JETT
BLACK

NOIR ARTIST

Jett Black Artist Photo

Artist Statement

One of my favorite pastimes has always been sitting on my front porch and watching distant thunderstorms at night. The lightning illuminates the shape of the clouds and landscape creating form to an otherwise black canvas. One evening as I was enjoying a particularly exciting light show, I thought to take out an old camera of mine and see if I couldn’t capture a few images. Since I was shooting in the dark and not knowing when the lightning might strike, I wasn’t sure what I might end up with. To my amazement the images in the photos were quite abstract. I was so taken by the shapes and contrast that I chose to use these photos as a basis for a series of paintings.
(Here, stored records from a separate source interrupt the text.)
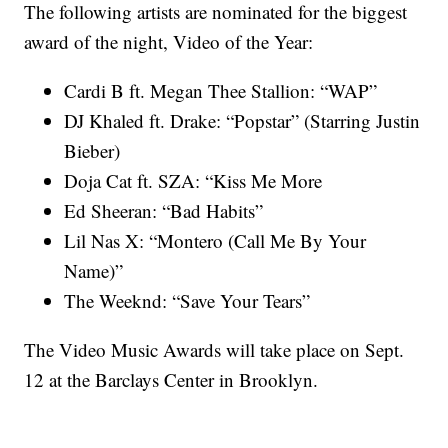
The following artists are nominated for the biggest
award of the night, Video of the Year:
Cardi B ft. Megan Thee Stallion: “WAP”
DJ Khaled ft. Drake: “Popstar” (Starring Justin
Bieber)
Doja Cat ft. SZA: “Kiss Me More
Ed Sheeran: “Bad Habits”
Lil Nas X: “Montero (Call Me By Your
Name)”
The Weeknd: “Save Your Tears”
The Video Music Awards will take place on Sept.
12 at the Barclays Center in Brooklyn.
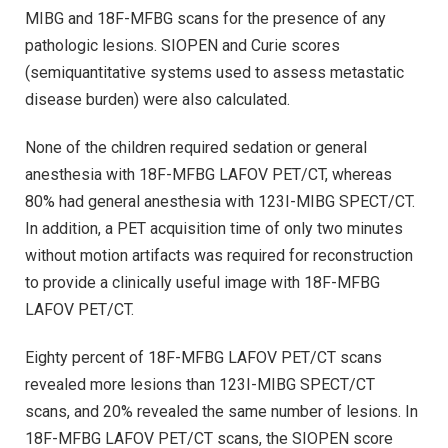
MIBG and 18F-MFBG scans for the presence of any
pathologic lesions. SIOPEN and Curie scores
(semiquantitative systems used to assess metastatic
disease burden) were also calculated.
None of the children required sedation or general
anesthesia with 18F-MFBG LAFOV PET/CT, whereas
80% had general anesthesia with 123I-MIBG SPECT/CT.
In addition, a PET acquisition time of only two minutes
without motion artifacts was required for reconstruction
to provide a clinically useful image with 18F-MFBG
LAFOV PET/CT.
Eighty percent of 18F-MFBG LAFOV PET/CT scans
revealed more lesions than 123I-MIBG SPECT/CT
scans, and 20% revealed the same number of lesions. In
18F-MFBG LAFOV PET/CT scans, the SIOPEN score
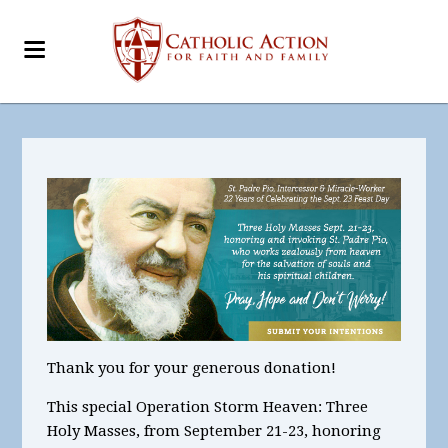
Thank you for your generous donation!
This special Operation Storm Heaven:
Three
Holy Masses, from September 21-23, honoring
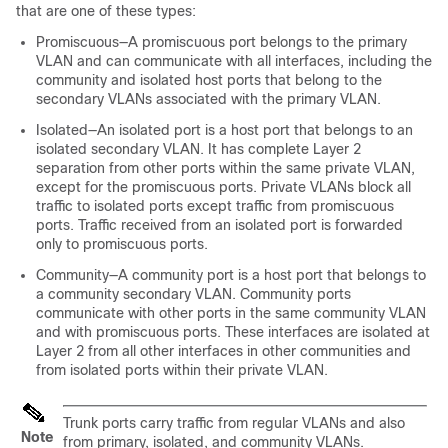
that are one of these types:
Promiscuous—A promiscuous port belongs to the primary
VLAN and can communicate with all interfaces, including the
community and isolated host ports that belong to the
secondary VLANs associated with the primary VLAN.
Isolated—An isolated port is a host port that belongs to an
isolated secondary VLAN. It has complete Layer 2
separation from other ports within the same private VLAN,
except for the promiscuous ports. Private VLANs block all
traffic to isolated ports except traffic from promiscuous
ports. Traffic received from an isolated port is forwarded
only to promiscuous ports.
Community—A community port is a host port that belongs to
a community secondary VLAN. Community ports
communicate with other ports in the same community VLAN
and with promiscuous ports. These interfaces are isolated at
Layer 2 from all other interfaces in other communities and
from isolated ports within their private VLAN.
Trunk ports carry traffic from regular VLANs and also
Note
from primary, isolated, and community VLANs.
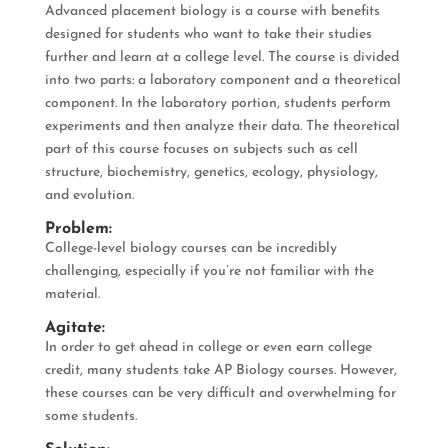
Advanced placement biology is a course with benefits
designed for students who want to take their studies
further and learn at a college level. The course is divided
into two parts: a laboratory component and a theoretical
component. In the laboratory portion, students perform
experiments and then analyze their data. The theoretical
part of this course focuses on subjects such as cell
structure, biochemistry, genetics, ecology, physiology,
and evolution.
Problem:
College-level biology courses can be incredibly
challenging, especially if you’re not familiar with the
material.
Agitate:
In order to get ahead in college or even earn college
credit, many students take AP Biology courses. However,
these courses can be very difficult and overwhelming for
some students.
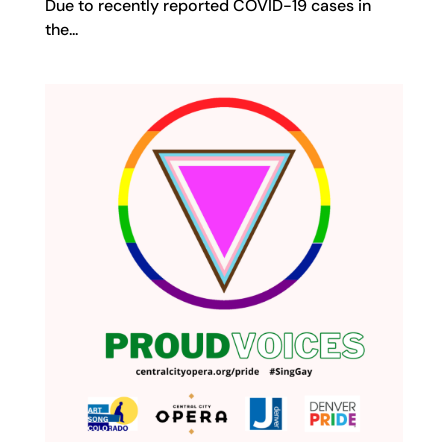
Due to recently reported COVID-19 cases in
the...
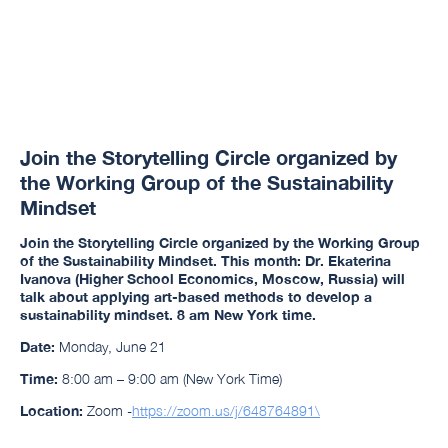
Join the Storytelling Circle organized by
the Working Group of the Sustainability
Mindset
Join the Storytelling Circle
organized by the Working Group
of the Sustainability Mindset. This month
: Dr. Ekaterina
Ivanova (Higher School Economics, Moscow, Russia)
will
talk about applying art-based methods to develop a
sustainability mindset. 8 am New York time.
Date:
Monday, June 21
Time:
8:00 am – 9:00 am (New York Time)
Location:
Zoom -
https://zoom.us/j/648764891\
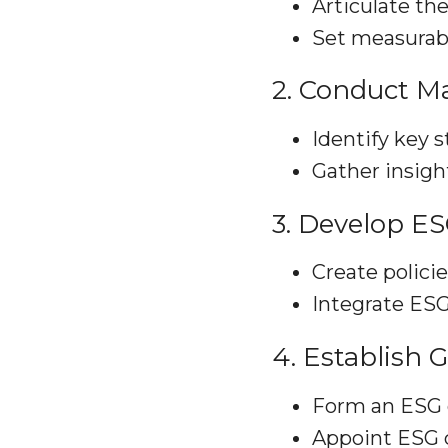
Articulate the
Set measurabl
2. Conduct Ma
Identify key s
Gather insigh
3. Develop E
Create policie
Integrate ESG
4. Establish 
Form an ESG 
Appoint ESG 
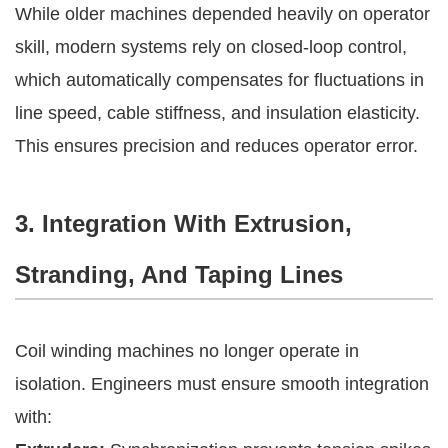
While older machines depended heavily on operator
skill, modern systems rely on closed-loop control,
which automatically compensates for fluctuations in
line speed, cable stiffness, and insulation elasticity.
This ensures precision and reduces operator error.
3. Integration With Extrusion,
Stranding, And Taping Lines
Coil winding machines no longer operate in
isolation. Engineers must ensure smooth integration
with:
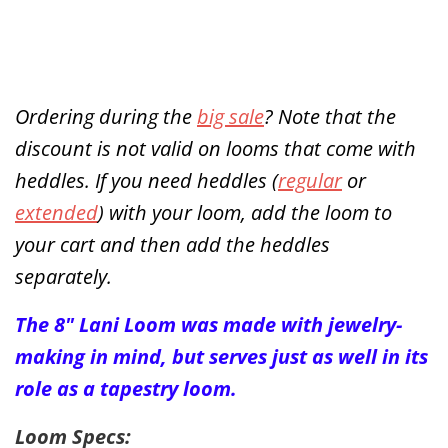
Ordering during the
big sale
? Note that the
discount is not valid on looms that come with
heddles. If you need heddles (
regular
or
extended
) with your loom, add the loom to
your cart and then add the heddles
separately.
The 8" Lani Loom was made with jewelry-
making in mind, but serves just as well in its
role as a tapestry loom.
Loom Specs:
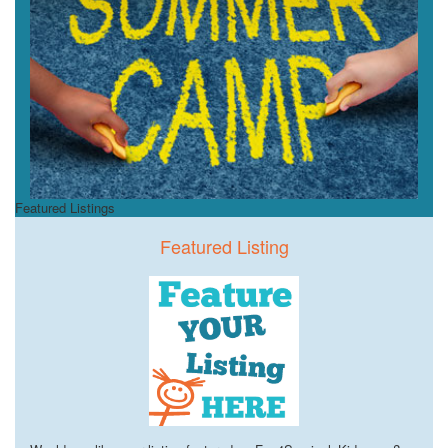
Featured Listings
Featured Listing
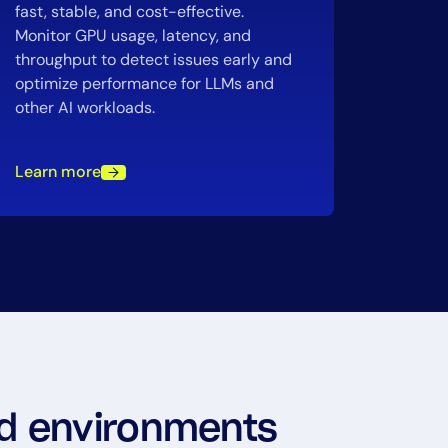
fast, stable, and cost-effective.
Monitor GPU usage, latency, and
throughput to detect issues early and
optimize performance for LLMs and
other AI workloads.
Learn more
oud environments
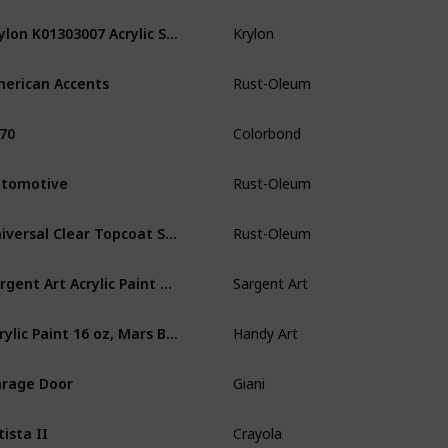
Krylon K01303007 Acrylic Spray Paint Crystal Clear in 11-Ounce Aerosol
Krylon
Paper
W
erican Accents
Rust-Oleum
Wood
Pl
70
Colorbond
Plastic
Vi
tomotive
Rust-Oleum
Plastic
W
Universal Clear Topcoat Spray Paint
Rust-Oleum
Plastic
Me
Sargent Art Acrylic Paint White
Sargent Art
Wood
Ce
Acrylic Paint 16 oz, Mars Black
Handy Art
Paper
W
rage Door
Giani
Wood
Pl
tista II
Crayola
Plastic
P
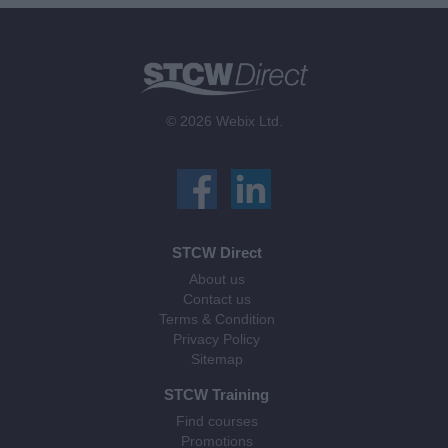
© 2026 Webix Ltd.
STCW Direct
About us
Contact us
Terms & Condition
Privacy Policy
Sitemap
STCW Training
Find courses
Promotions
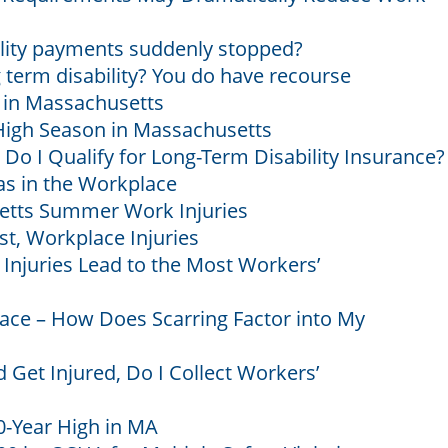
ility payments suddenly stopped?
term disability? You do have recourse
s in Massachusetts
 High Season in Massachusetts
 Do I Qualify for Long-Term Disability Insurance?
as in the Workplace
ts Summer Work Injuries
st, Workplace Injuries
njuries Lead to the Most Workers’
lace – How Does Scarring Factor into My
 Get Injured, Do I Collect Workers’
0-Year High in MA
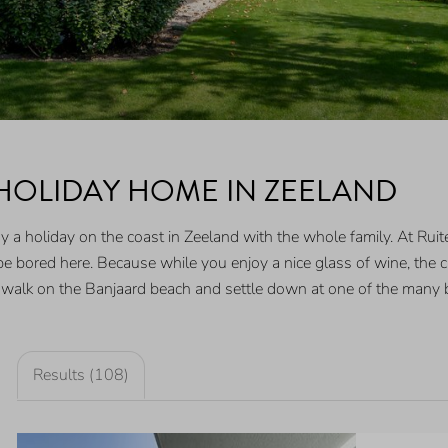
 HOLIDAY HOME IN ZEELAND
a holiday on the coast in Zeeland with the whole family. At Ruiter
e bored here. Because while you enjoy a nice glass of wine, the c
 walk on the Banjaard beach and settle down at one of the many 
Results (108)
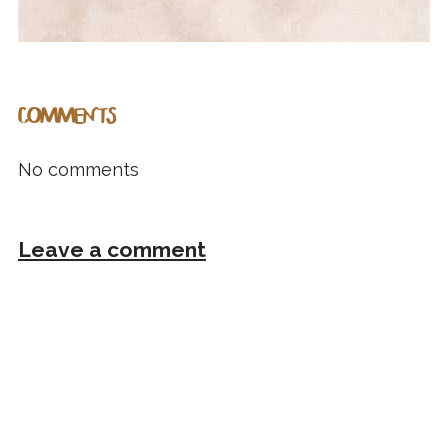
COMMENTS
No comments
Leave a comment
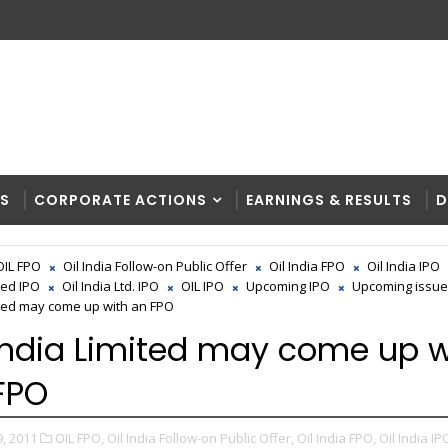
RS
CORPORATE ACTIONS
EARNINGS & RESULTS
D
OIL FPO
Oil India Follow-on Public Offer
Oil India FPO
Oil India IPO
ted IPO
Oil India Ltd. IPO
OIL IPO
Upcoming IPO
Upcoming issu
ited may come up with an FPO
 India Limited may come up w
FPO
, 2011
OIL FPO,
Oil India Follow-on Public Offer,
Oil India FPO,
Oil India IP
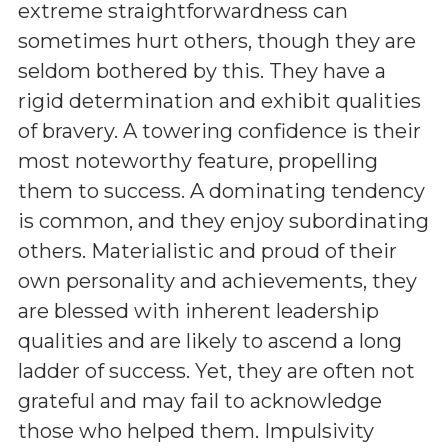
extreme straightforwardness can
sometimes hurt others, though they are
seldom bothered by this. They have a
rigid determination and exhibit qualities
of bravery. A towering confidence is their
most noteworthy feature, propelling
them to success. A dominating tendency
is common, and they enjoy subordinating
others. Materialistic and proud of their
own personality and achievements, they
are blessed with inherent leadership
qualities and are likely to ascend a long
ladder of success. Yet, they are often not
grateful and may fail to acknowledge
those who helped them. Impulsivity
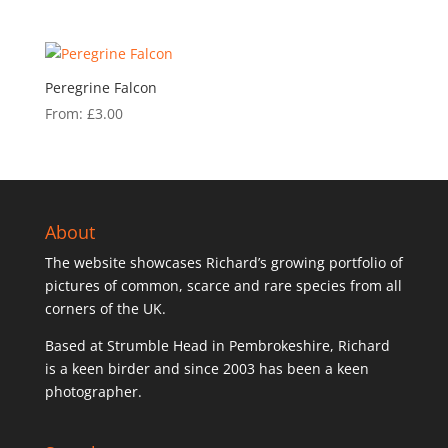
Peregrine Falcon
From:
£
3.00
About
The website showcases Richard’s growing portfolio of
pictures of common, scarce and rare species from all
corners of the UK.
Based at Strumble Head in Pembrokeshire, Richard
is a keen birder and since 2003 has been a keen
photographer.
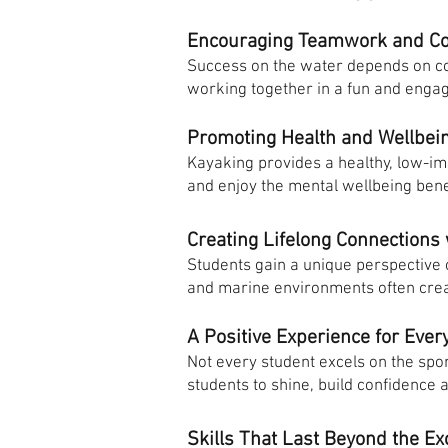
Encouraging Teamwork and C
Success on the water depends on co
working together in a fun and enga
Promoting Health and Wellbei
Kayaking provides a healthy, low-im
and enjoy the mental wellbeing benef
Creating Lifelong Connections
Students gain a unique perspective
and marine environments often create
A Positive Experience for Ever
Not every student excels on the spor
students to shine, build confidence
Skills That Last Beyond the Ex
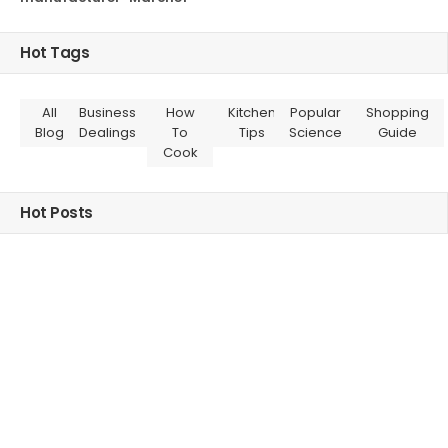
Hot Tags
All
Business
How
Kitchen
Popular
Shopping
Blog
Dealings
To
Tips
Science
Guide
Cook
Hot Posts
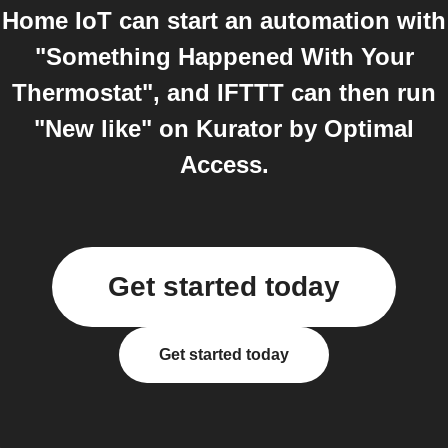
Home IoT can start an automation with
"Something Happened With Your
Thermostat", and IFTTT can then run
"New like" on Kurator by Optimal
Access.
Get started today
Get started today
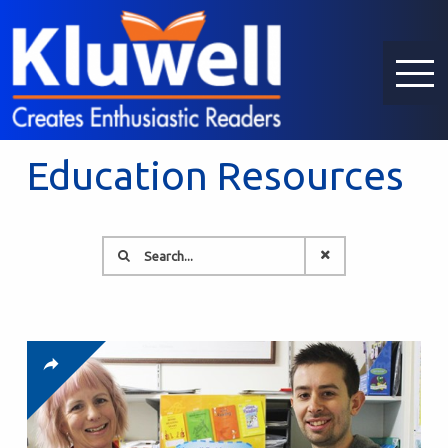
Education Resources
That “series” of paintings soon turned into a life’s work and I have continued to recreate these thunderstorms as abstract shapes. Though I have recently been adding a touch of color, most of these paintings are studies in black and white. Like watching an old movie or a black and white television show, I’m seeking to strip away the distraction of color and recapture the feeling I got from that first photographed thunderstorm.

Jett Black Bio

Jett Black grew up in New Jersey and as a youth was a member of a motorcycle gang called the “Off Broadway Bikers Club.” Well, it wasn’t exactly a motorcycle gang, as most of the members rode scooters instead of Harleys, but they got into their share of trouble nonetheless. It was this troubled life that led the young Jett to an inner-city art program where he found an outlet for his creative energy. Soon he was painting and drawing almost every day.

Sometime in his early twenties he became a singer in a Rockabilly band called “The Rockin’ Roly Polys.” This was in the early eighties and the band had some nominal success as they toured the Midwestern and Southwestern states of America. This was when Jett first visited Oklahoma and he fell in love with the state immediately. He loved the people and the wide-open spaces, but mostly he loved the weather, particularly the springtime thunderstorms. After a couple of years with the band he decided to end his music career and devote full time to painting. He moved to the Sooner State and began painting the nighttime thunderstorms he had so enjoyed before.

Though he has recently been adding a touch of color, most of Jett’s paintings are a study in black and white. Capturing the thunderstorms as they light up the night skies over his Oklahoma home, Jett’s artworks can almost seem like abstract paintings. The enlarged images of the clouds and lightning in his works can be interpreted as delicate shapes of color that sometimes hide the true power of the painting’s subject matter.